Sie beschäftigen sich seit über fünf Jahrzehnten mit Ton. Erinnern Sie sich, wie Sie zum ersten Mal mit Keramik in Berührung gekommen sind?

Ja, sehr genau. Mein koreanischer Großvater, ein konfuzianischer Gelehrter, besaß große weiße Aufbewahrungsgefäße aus Keramik, in denen er unter geöltem Reispapier getrocknete Khakis aufbewahrte. Wenn ich zu ihm kam, durfte ich das Reispapier zur Seite nehmen und eine der köstlichen Khakis essen. Schon damals als Kind liebte ich diese Gefäße. Später, als 20-Jährige, ging ich nach Deutschland, um die Herstellung von Keramik an einer Kunstakademie zu erlernen. Ich wollte nicht nur die Technik des „porzellanartigen Steinzeugs“, wie man es in Korea nennt, studieren, sondern meinen Horizont künstlerisch erweitern. Als Studentin tauchte ich dann tief in die abendländische Kulturgeschichte ein – und stellte dabei fest, dass man in Deutschland zum damaligen Zeitpunkt wenig über koreanische Kunst wusste. Auf der Suche nach meiner eigenen künstlerischen Position habe ich hier, in Europa, die koreanische Kultur wieder neuentdeckt.

Einfluss

Was sind die wichtigsten europäischen Einflüsse, die sich in der Arbeit in der Keramische Werkstatt Margaretenhöhe niederschlagen?

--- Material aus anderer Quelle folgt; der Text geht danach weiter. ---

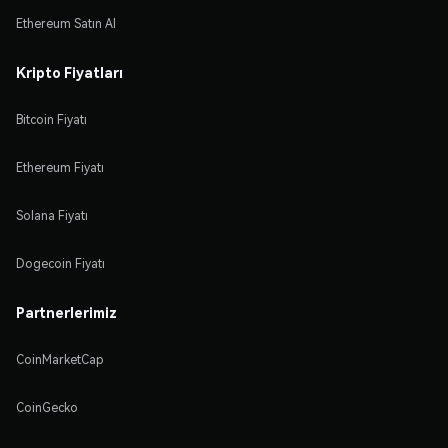
Ethereum Satın Al
Kripto Fiyatları
Bitcoin Fiyatı
Ethereum Fiyatı
Solana Fiyatı
Dogecoin Fiyatı
Partnerlerimiz
CoinMarketCap
CoinGecko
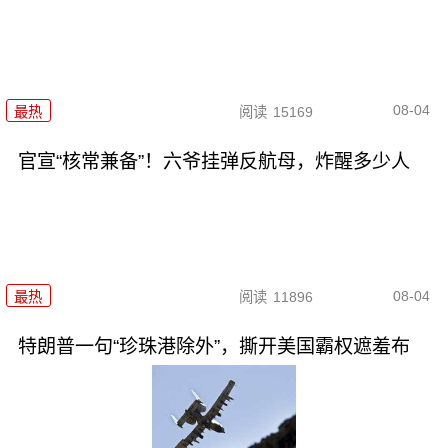
08-04
最热
阅读
15169
官宣“核常兼备”！六爷挂弹反航母，炸醒多少人
08-04
最热
阅读
11896
特朗普一句“珍珠港除外”，撕开美国霸权遮羞布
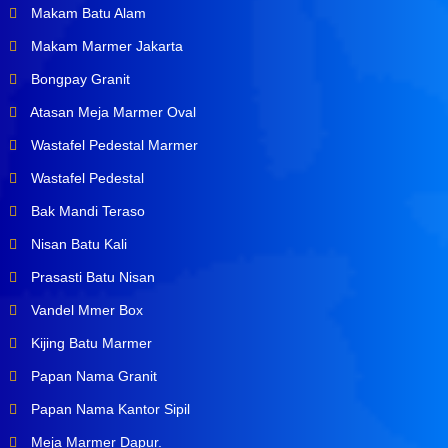
Makam Batu Alam
Makam Marmer Jakarta
Bongpay Granit
Atasan Meja Marmer Oval
Wastafel Pedestal Marmer
Wastafel Pedestal
Bak Mandi Teraso
Nisan Batu Kali
Prasasti Batu Nisan
Vandel Mmer Box
Kijing Batu Marmer
Papan Nama Granit
Papan Nama Kantor Sipil
Meja Marmer Dapur.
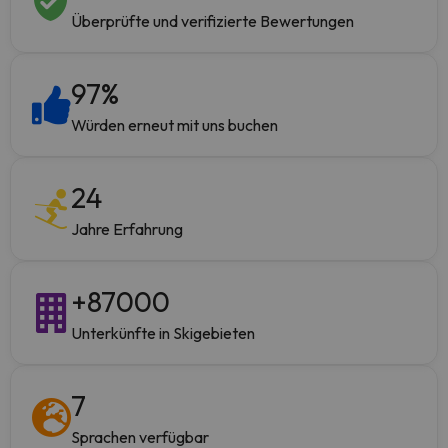
Überprüfte und verifizierte Bewertungen
97
%
Würden erneut mit uns buchen
24
Jahre Erfahrung
+
87000
Unterkünfte in Skigebieten
7
Sprachen verfügbar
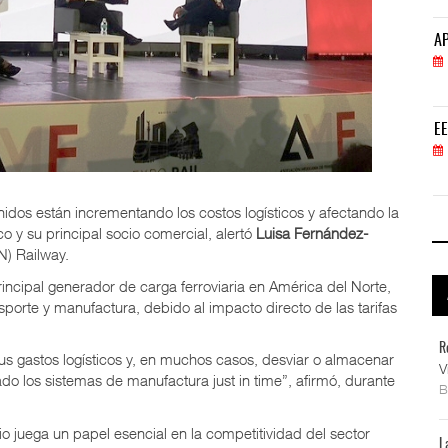
APM Terminals incrementa equipamiento para movi
AP
05 AGO 2026
EE.UU. plantea nuevas restricciones para tripul
EE
05 AGO 2026
idos están incrementando los costos logísticos y afectando la
o y su principal socio comercial, alertó
Luisa Fernández-
N) Railway.
principal generador de carga ferroviaria en América del Norte,
sporte y manufactura, debido al impacto directo de las tarifas
R
sus gastos logísticos y, en muchos casos, desviar o almacenar
V
ado los sistemas de manufactura just in time”, afirmó, durante
io juega un papel esencial en la competitividad del sector
L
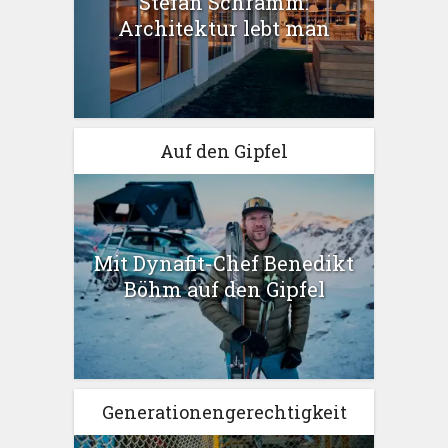
Stefan Schramm:
Architektur lebt man
Auf den Gipfel
Mit Dynafit-Chef Benedikt
Böhm auf den Gipfel
Generationengerechtigkeit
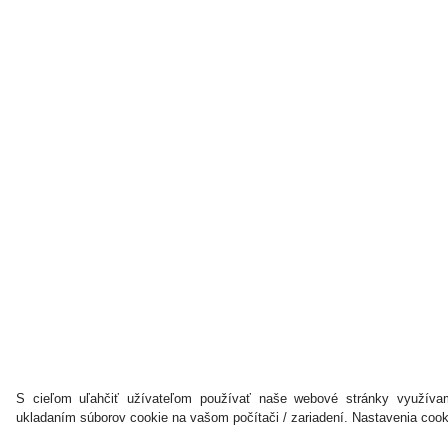
S cieľom uľahčiť užívateľom používať naše webové stránky využívam
ukladaním súborov cookie na vašom počítači / zariadení. Nastavenia coo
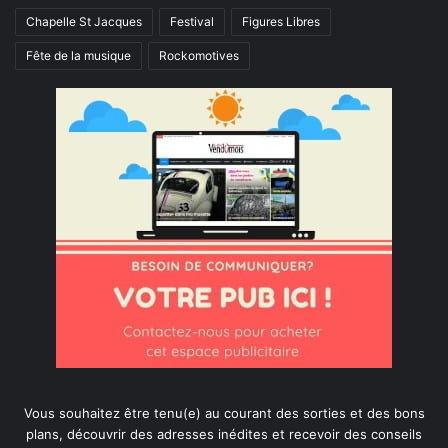
Chapelle St Jacques
Festival
Figures Libres
Fête de la musique
Rockomotives
Vous souhaitez être tenu(e) au courant des sorties et des bons
plans, découvrir des adresses inédites et recevoir des conseils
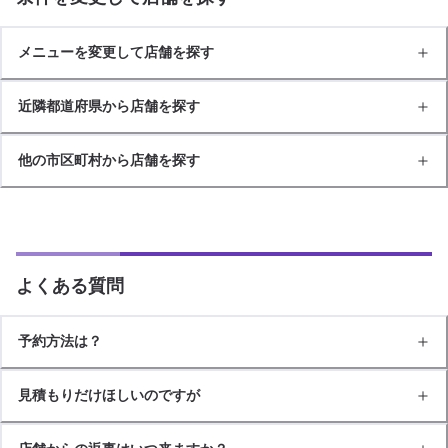
メニューを変更して店舗を探す
近隣都道府県から店舗を探す
他の市区町村から店舗を探す
よくある質問
予約方法は？
見積もりだけほしいのですが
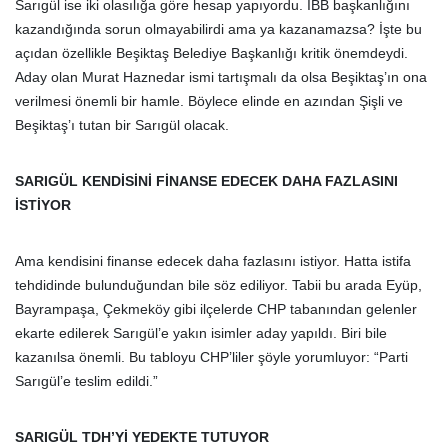
Sarıgül ise iki olasılığa göre hesap yapıyordu. İBB başkanlığını
kazandığında sorun olmayabilirdi ama ya kazanamazsa? İşte bu
açıdan özellikle Beşiktaş Belediye Başkanlığı kritik önemdeydi.
Aday olan Murat Haznedar ismi tartışmalı da olsa Beşiktaş’ın ona
verilmesi önemli bir hamle. Böylece elinde en azından Şişli ve
Beşiktaş’ı tutan bir Sarıgül olacak.
SARIGÜL KENDİSİNİ FİNANSE EDECEK DAHA FAZLASINI
İSTİYOR
Ama kendisini finanse edecek daha fazlasını istiyor. Hatta istifa
tehdidinde bulunduğundan bile söz ediliyor. Tabii bu arada Eyüp,
Bayrampaşa, Çekmeköy gibi ilçelerde CHP tabanından gelenler
ekarte edilerek Sarıgül’e yakın isimler aday yapıldı. Biri bile
kazanılsa önemli. Bu tabloyu CHP’liler şöyle yorumluyor: “Parti
Sarıgül’e teslim edildi.”
SARIGÜL TDH’Yİ YEDEKTE TUTUYOR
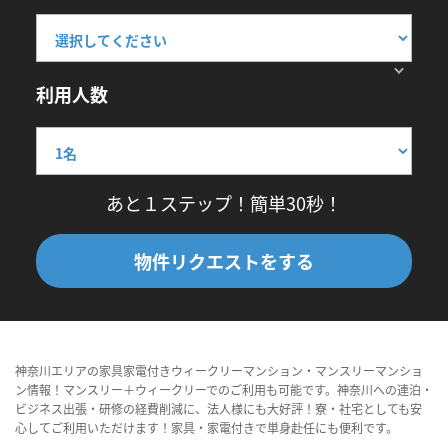
利用人数
あと１ステップ！簡単30秒！
物件リクエストをする
神奈川エリアの家具家電付きウィークリーマンション・マンスリーマンショ
ン情報！マンスリー＋ウィークリーでのご利用も可能です。神奈川への連泊・
ビジネス出張・研修の経費削減に、法人様にも大好評！寮・社宅としても安
心してご利用いただけます！家具・家電付きで単身赴任にも便利です。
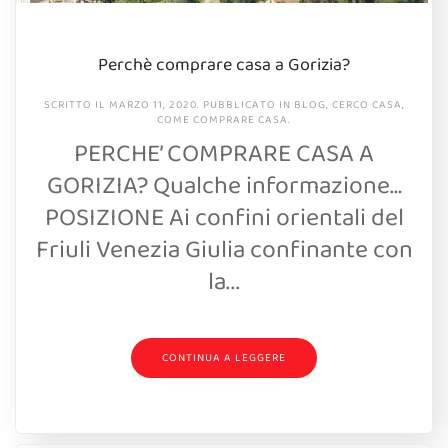
Perchè comprare casa a Gorizia?
SCRITTO IL
MARZO 11, 2020
. PUBBLICATO IN
BLOG
,
CERCO CASA
,
COME COMPRARE CASA
.
PERCHE’ COMPRARE CASA A
GORIZIA? Qualche informazione…
POSIZIONE Ai confini orientali del
Friuli Venezia Giulia confinante con
la...
CONTINUA A LEGGERE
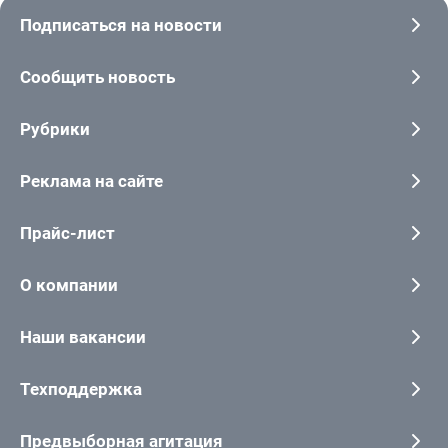
Подписаться на новости
Сообщить новость
Рубрики
Реклама на сайте
Прайс-лист
О компании
Наши вакансии
Техподдержка
Предвыборная агитация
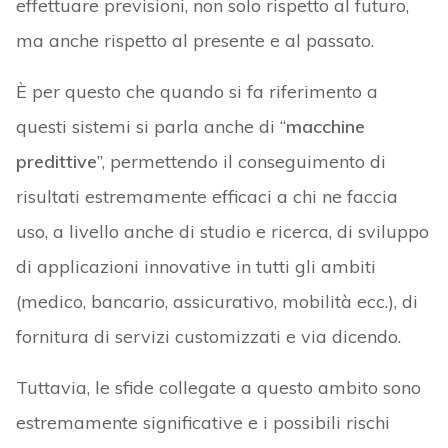
effettuare previsioni, non solo rispetto al futuro,
ma anche rispetto al presente e al passato.
È per questo che quando si fa riferimento a
questi sistemi si parla anche di “
macchine
predittive
”, permettendo il conseguimento di
risultati estremamente efficaci a chi ne faccia
uso, a livello anche di studio e ricerca, di sviluppo
di applicazioni innovative in tutti gli ambiti
(medico, bancario, assicurativo, mobilità ecc.), di
fornitura di servizi customizzati e via dicendo.
Tuttavia, le sfide collegate a questo ambito sono
estremamente significative e i possibili rischi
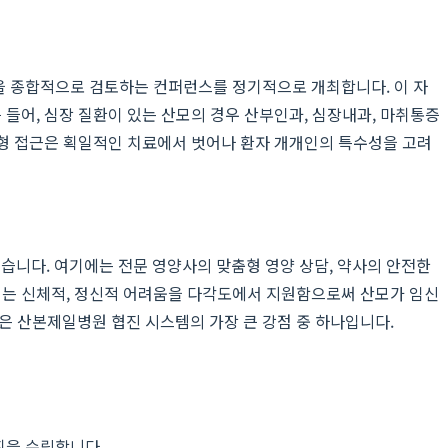
 등을 종합적으로 검토하는 컨퍼런스를 정기적으로 개최합니다. 이 자
 들어, 심장 질환이 있는 산모의 경우 산부인과, 심장내과, 마취통증
춤형 접근은 획일적인 치료에서 벗어나 환자 개개인의 특수성을 고려
습니다. 여기에는 전문 영양사의 맞춤형 영양 상담, 약사의 안전한
 되는 신체적, 정신적 어려움을 다각도에서 지원함으로써 산모가 임신
은 산본제일병원 협진 시스템의 가장 큰 강점 중 하나입니다.
획을 수립합니다.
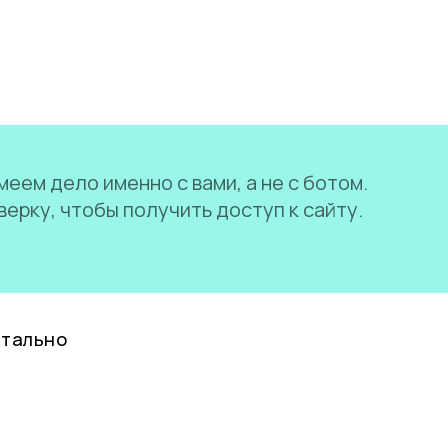
еем дело именно с вами, а не с ботом.
ерку, чтобы получить доступ к сайту.
нтально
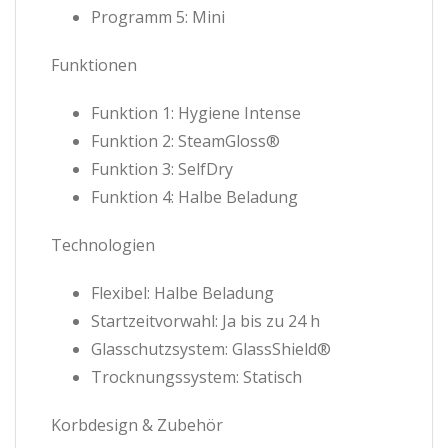
Programm 5: Mini
Funktionen
Funktion 1: Hygiene Intense
Funktion 2: SteamGloss®
Funktion 3: SelfDry
Funktion 4: Halbe Beladung
Technologien
Flexibel: Halbe Beladung
Startzeitvorwahl: Ja bis zu 24 h
Glasschutzsystem: GlassShield®
Trocknungssystem: Statisch
Korbdesign & Zubehör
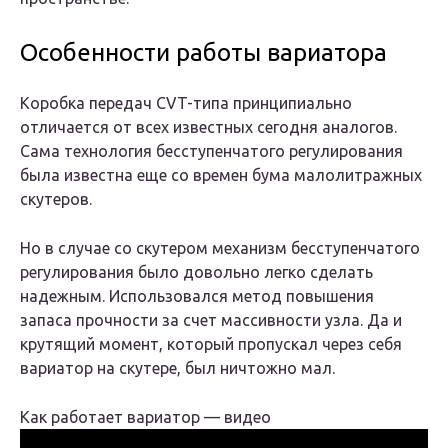
Особенности работы вариатора
Коробка передач CVT-типа принципиально
отличается от всех известных сегодня аналогов.
Сама технология бесступенчатого регулирования
была известна еще со времен бума малолитражных
скутеров.
Но в случае со скутером механизм бесступенчатого
регулирования было довольно легко сделать
надежным. Использовался метод повышения
запаса прочности за счет массивности узла. Да и
крутящий момент, который пропускал через себя
вариатор на скутере, был ничтожно мал.
Как работает вариатор — видео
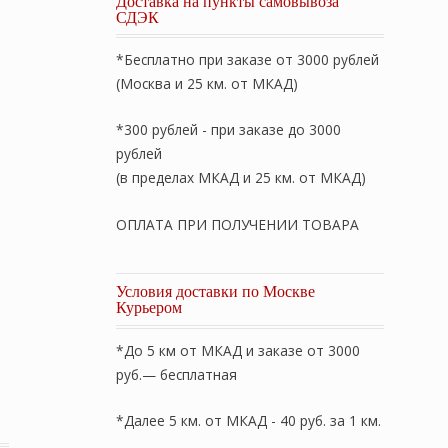
Доставка на пункты самовывоза
СДЭК
*Бесплатно при заказе от 3000 рублей
(Москва и 25 км. от МКАД)
*300 рублей - при заказе до 3000
рублей
(в пределах МКАД и 25 км. от МКАД)
ОПЛАТА ПРИ ПОЛУЧЕНИИ ТОВАРА
Условия доставки по Москве
Курьером
*До 5 км от МКАД и заказе от 3000
руб.— бесплатная
ce Grass». Наволочки комплект 70х70см (2 шт.). Ткань: С
*Далее 5 км. от МКАД - 40 руб. за 1 км.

Ich habe Formgestaltung an der Fachhochschule Wiesbaden, der früheren Wiesbadener Werkkunstschule, bei Professor Erwin Schutzbach studiert. Er war der wichtigste Lehrer für mich. Meine Bewunderung galt Constantin Brâncuși und Alberto Giacometti, aber auch Joseph Beuys. Als ich hörte, dass in der Keramischen Werkstatt Margaretenhöhe eine neue Leitung gesucht wird, hat mich der Gedanke gereizt, in der Tradition des Bauhaus zu arbeiten. Denn wenngleich die Keramische Werkstatt Margaretenhöhe keine Bauhauswerkstatt ist, ist sie doch in dieser Tradition verwurzelt.

Wie sieht die Zukunft der Keramischen Werkstatt Margaretenhöhe aus?

Momentan und noch bis zum 23. April läuft die Ausstellung „Contemporary Craft“ im Hamburger Museum für Kunst und Gewerbe, zudem vertritt uns – zusätzlich zur Münchner Galerie Jahn & Jahn aus München – neuerdings die Kölner Galerie Karsten Greve. Dort werden meine Einzelstücke angeboten. Wir sind aber auch in der Werkstatt offen für Neues: Im Moment ist ein Produktdesignstudent aus Münster hier zu Gast, der eigene Entwürfe entwickelt. Was unser Gebrauchsgeschirr betrifft: Es ist fast ein bisschen eine Krux, dass es so extrem langlebig ist. Doch wir haben eine treue Klientel. Oft kommen die Kinder von früheren Kund*innen, die ein Service von ihren Eltern geerbt haben, um ihre Sammlung zu ergänzen.